Four image areas were identified in the histogram for the previous Levels adjustment and some of those same areas were addressed in the Curve adjustment.

(a) Recall that the T-6C symbol was partly but not totally white. The curve was modified to emphasize the symbol’s texture slightly. To accomplish this, the curve was adjusted in the section that contains pixels for this symbol – the upper right end of the curve. The curve section that corresponds to pixels with gray levels = 230–250 was bent downward to darken bright pixels while leaving pure white pixels unchanged. Although the tiny web image provided here doesn’t show it easily, this adjustment produced more texture in the symbol.

(b) The section of the curve that contains pixels from rivets and edges of sheet metal was modified. Those pixels are located in the small shoulder on the right side of the largest peak of the histogram. I wanted to brighten the rivets and metal edges substantially so the curve near the shoulder was bent strongly upward. Comparing the previous image to the image below shows that rivets and metal edges were emphasized significantly by this Curve adjustment.

(c) Pixels corresponding to the dark airplane areas were adjusted. My goal was to darken those image areas while simultaneously increasing contrast to enhance texture within the areas. Both of these goals were accomplished by changing the shape of the appropriate curve segment from linear to S-shaped. That is, the darkest pixels of this histogram area were darkened by bending its curve section downward but the brightest pixels of the histogram area were brightened by bending its curve section upward. This adjustment was important because changing the curve shape increased texture in the largest tonal area of the image. Of course, it is not easy to see the texture improvement in the tiny web image provided here but improvement is obvious in large images.

(d) Finally, the gap of the compartment at the lower left along with the darkest textural areas in dark plane areas were strengthened by increasing the number of black pixels in those areas. This was accomplished simply by moving the black slider of the curve to the right to bend the curve downward and increase dark clipping a bit more.

The result of the global Curve adjustments on the image is shown below.

Local Curve Adjustment

Next, I turned my attention to the wide stripe. The goal of editing was to increase visual separation between the stripe and the dark metal surrounding it. I did not adjust the stripe during the previous Curve adjustment because the stripe was sharply defined and it was better to operate on it separately. PhotoShop’s Magnetic Lasso tool was used to select the stripe and a local Curve Adjustment Layer was opened for the selection.
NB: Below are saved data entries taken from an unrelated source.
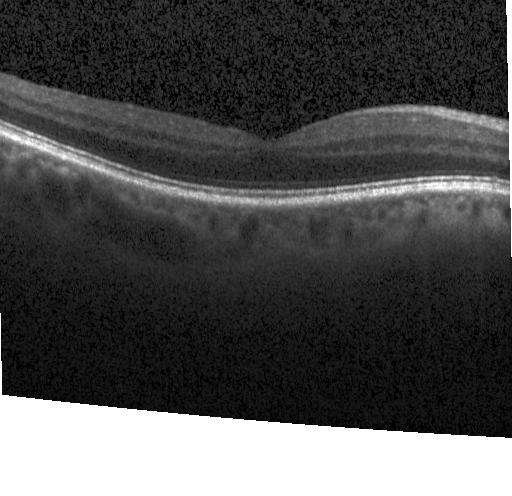

Heidelberg Spectralis OCT system. Spectral-domain OCT. Fovea-centered. Optical coherence tomography B-scan. Impression: no choroidal neovascularization, no diabetic macular edema, and no drusen.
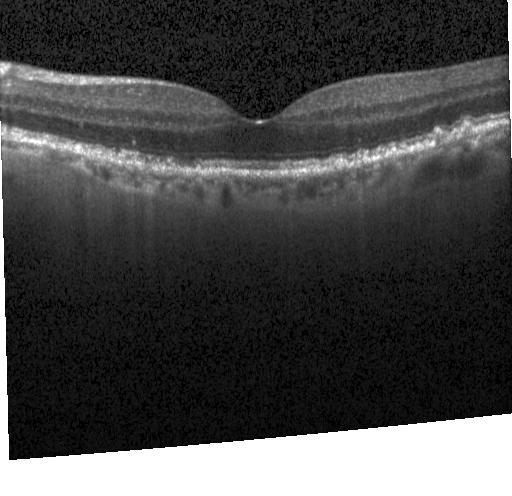 OCT B-scan showing multiple drusen.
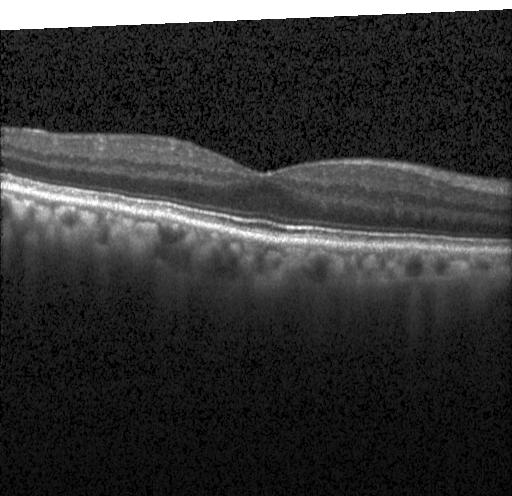
Retinal OCT cross-section, spectral-domain optical coherence tomography, acquired on a Heidelberg Spectralis, centered on the fovea
Assessment: no choroidal neovascularization, diabetic macular edema, or drusen.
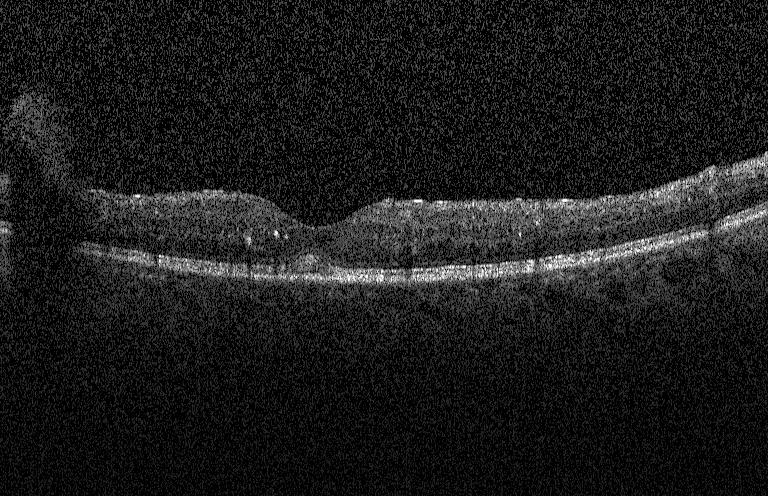

Retinal OCT cross-section — No CNV, DME, or drusen.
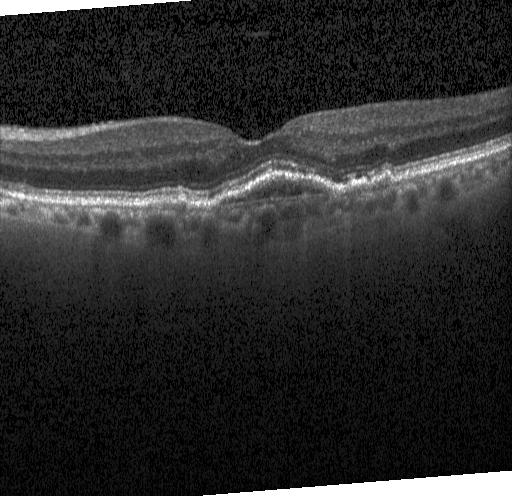
Retinal OCT cross-section — This B-scan demonstrates a choroidal neovascular membrane.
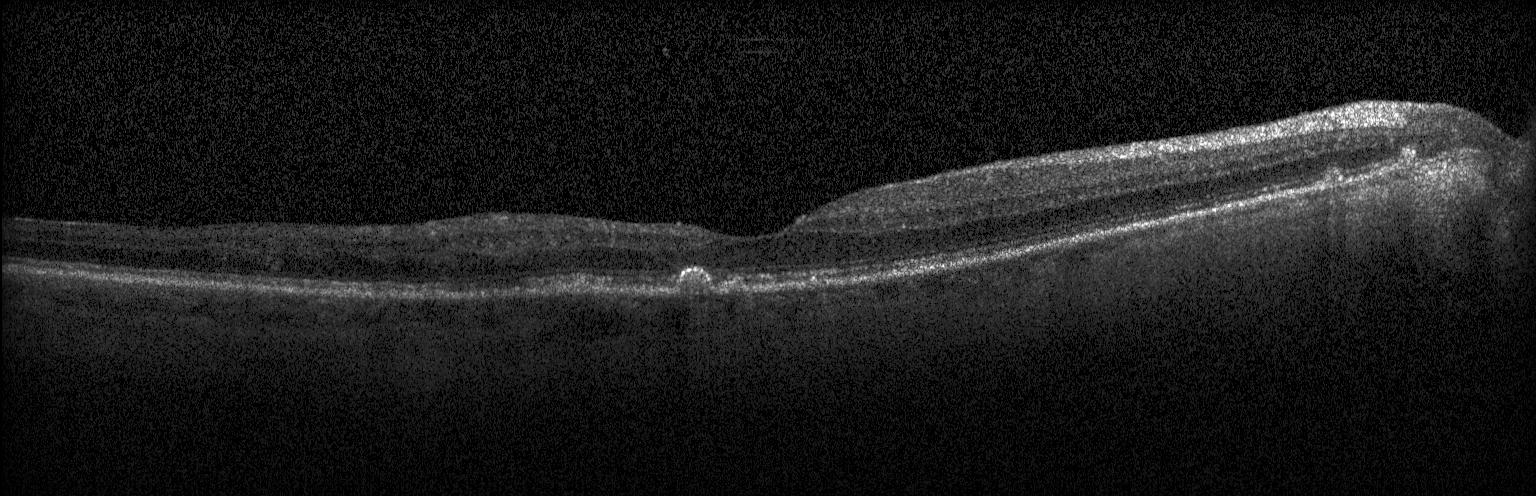

OCT line scan, centered on the fovea — Impression: sub-RPE drusenoid deposits.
The local Curve adjustment box is shown below. The histogram is comprised of a single peak that represents pixels selected by the magnetic lasso tool. The peak is centered on light gray tones.

The curve was adjusted in two steps. First, the stripe was brightened substantially by moving its curve upward. Next, the curve area for darker pixels of the stripe (rivet shadows) was bent downward a bit. These two adjustments brightened all areas of the stripe but rivet shadows were brightened less.

This adjustment effectively changed the stripe’s curve shape from linear (the faint straight line) to S-shaped. Moving the curve upward brightened the stripe whereas imparting an S-shape to it increased its texture.

The image shown below includes the local Curve adjustment for the stripe.

Comparing this image to the previous image shows that the overall brightness of the stripe was increased. The greater tonal difference between rivet shadows and brighter areas of the stripe increased the presence of sunlight on the stripe.

Lastly, local retouching was performed using PhotoShop’s Burn and Dodge tools and the final edited image is shown below.


I hope this discussion of Levels and Curve adjustments helps readers understand these edits better. Any comments you might have about this poop will be appreciated.